I thought about running after them but running only makes the wind blow harder and I have chased things before only to loose footing and stumble. Watching on to see the item stop tumbling for a minute so I can finally catch up and like some cosmic joke it begins to blow again and so I am left in that spot pondering scraped knees, palms out, sharp grime and dust whipping at my eyes.

To chase or not to chase. I chased a dollar once because I was really hungry and I must have bumped my face on the back of someone’s knuckles because I found myself in the woods.

I thought I could hear the wind laugh but when I looked up it wasn’t the wind at all it was a man with his pants around his ankles. Anyway, some good news… I left my laundry out on the line too, but it didn’t get blown away.
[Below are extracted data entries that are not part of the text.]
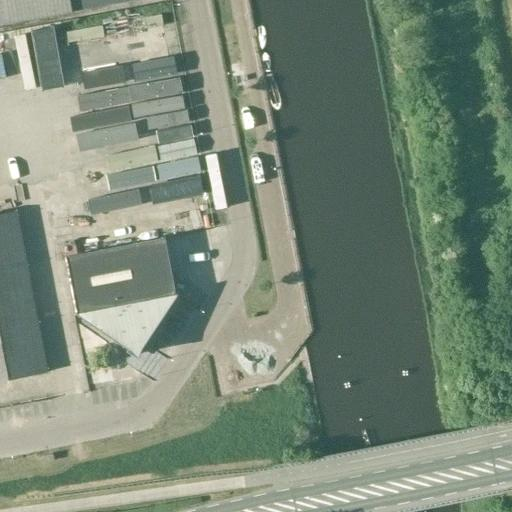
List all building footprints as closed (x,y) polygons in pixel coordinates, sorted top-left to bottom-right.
[(0,0),(0,27),(69,14),(143,0),(0,0)] [(14,52),(15,74),(65,71),(63,49),(14,52)] [(0,216),(0,384),(46,376),(14,214),(0,216)] [(74,316),(135,357),(176,296),(174,295),(163,239),(65,258),(75,314),(74,316)] [(43,464),(53,462),(52,455),(41,457),(43,464)]
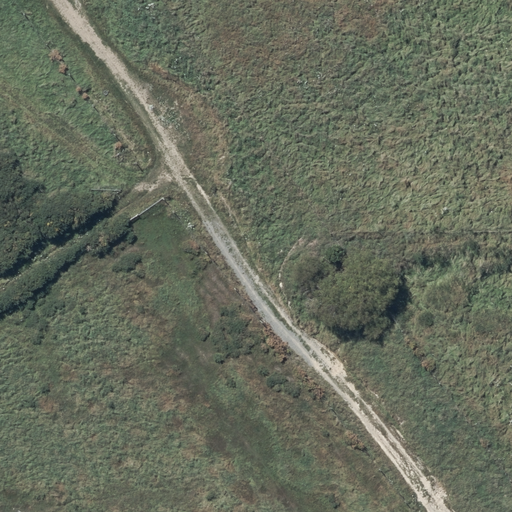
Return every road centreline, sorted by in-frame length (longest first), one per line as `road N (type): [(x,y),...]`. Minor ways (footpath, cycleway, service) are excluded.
road 1 (track): [(79,0),(230,249),(441,511)]
road 2 (track): [(200,190),(0,291)]
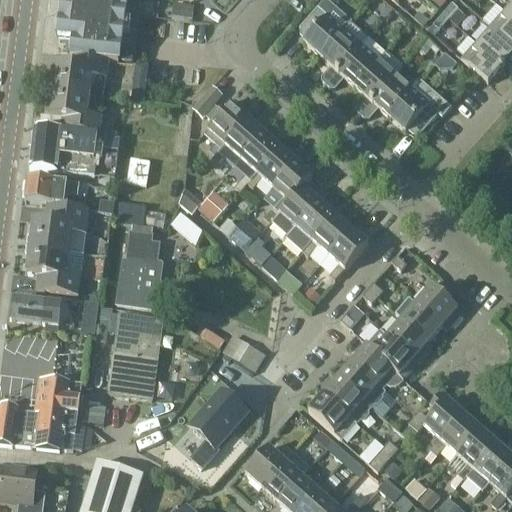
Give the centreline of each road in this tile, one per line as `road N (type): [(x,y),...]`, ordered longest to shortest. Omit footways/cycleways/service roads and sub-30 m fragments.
road 1 (residential): [(408,206),(237,43)]
road 2 (residential): [(419,215),(277,365)]
road 3 (tertiary): [(0,192),(23,0)]
road 4 (residential): [(408,206),(493,109)]
road 5 (residential): [(511,300),(419,215)]
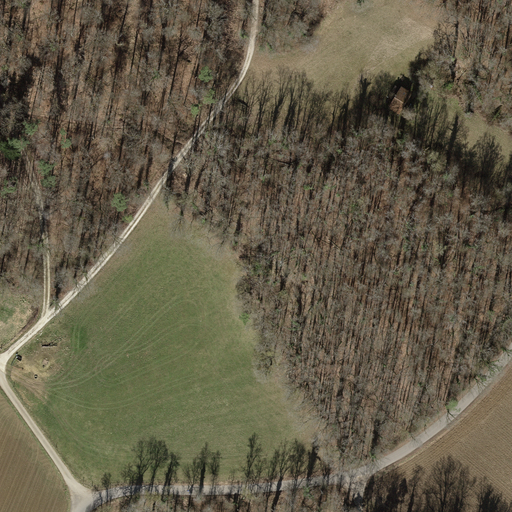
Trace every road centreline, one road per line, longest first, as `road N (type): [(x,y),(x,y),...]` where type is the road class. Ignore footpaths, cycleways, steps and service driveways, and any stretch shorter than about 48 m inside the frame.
road 1 (unclassified): [(511,350),(452,415),(353,474),(263,488),(115,493),(80,511)]
road 2 (track): [(0,363),(136,220),(185,154),(237,80),(256,0)]
road 3 (track): [(0,99),(32,174),(44,238),(45,320)]
road 4 (track): [(0,377),(87,504)]
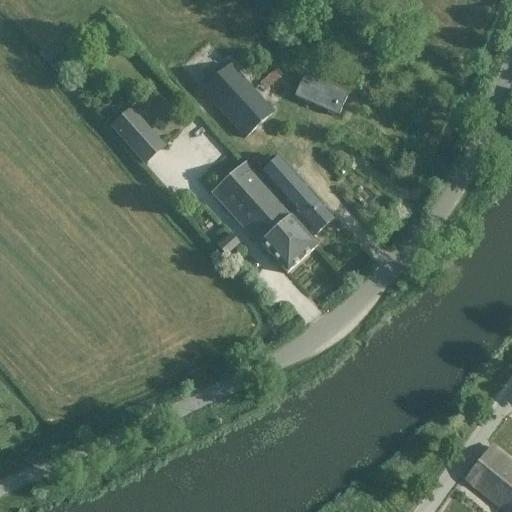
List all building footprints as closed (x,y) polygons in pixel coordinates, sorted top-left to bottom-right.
[(246,140),(273,115),(229,66),(202,91),(246,140)] [(306,80),(298,99),(334,115),(342,98),(306,80)] [(165,150),(131,112),(110,130),(145,168),(165,150)] [(306,234),(306,233),(310,230),(315,235),(335,217),(280,158),(260,177),(292,211),(290,213),(290,214),(289,215),(306,234)] [(290,214),(290,213),(245,165),(212,196),(261,247),(263,246),(288,274),(318,246),(306,233),(306,234),(289,215),(290,214)] [(225,258),(239,245),(231,236),(217,249),(225,258)] [(511,511),(511,462),(492,447),(464,482),(494,504),(504,511),(511,511)]
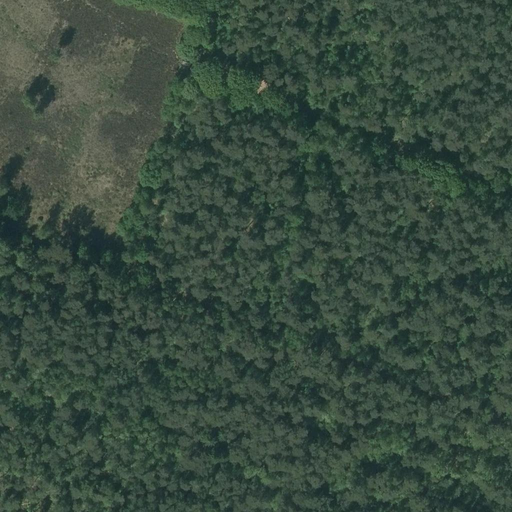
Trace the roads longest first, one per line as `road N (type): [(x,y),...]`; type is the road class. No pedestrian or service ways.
road 1 (unknown): [(0,220),(511,422)]
road 2 (track): [(196,0),(206,7),(204,64),(511,190)]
It just got twisted and knotted up. Stained and wrapped tightly around the thin rusting wire until it couldn’t spin anymore. So no worries with that, I think I will leave it up for a while, it’s not like it is in my neighbors yard. If you heard screaming, I apologize, it was just my TV, and there was a lifetime movie on about some lady who was a victim and then survivor and then martyr (aren’t they all?) So predictable and ‘cliche’.

And all she wanted was to punish the world, but It wouldn’t acknowledge her sacrifice or some other profound thing. But anyway… my point is, I couldn’t find the remote and so I just left it on to drown out the desperate howling of what sounded like a rabbit who was wounded but not quite dead and I was afraid it would attract the dogs.

I thought it was my faith dying or whatever and then realized it was just me. So if you see any of these things, I will be here, in the field feeling around for my life. It is very small, but dense so I don’t think it went too far.

I could probably just rinse it off in soap and water, unless someone else has a better Idea. I have seen lives on the side of the road along with a few obligations and responsibilities and big gulp cups, so I know they can be refurbished. I have never seen shame or self pity though.

I found a set of balls once and put them in the ”lost and found”, but no one ever claimed them. Probably blew out of the bed of an old dented pick up truck or belonged to a nice guy in a clean Cadillac family sedan but was thrown out by his well kept wife. Come to think of it, he is probably the same guy that put up the ‘discreet relationship wanted’ ad on this same site. If I stumble around out here in the field long enough, I might bump into him. He might have liked my neediness and my old sun hat.

That guy in the woods would really like his wife. But like I said, If you see any of these things leave a note for me in the obituaries or ‘free’ section or put a sign on your lawn or maybe slap someone you love when they start to think things could be better.

You can keep the rug, you might need it if yours is ever ripped out.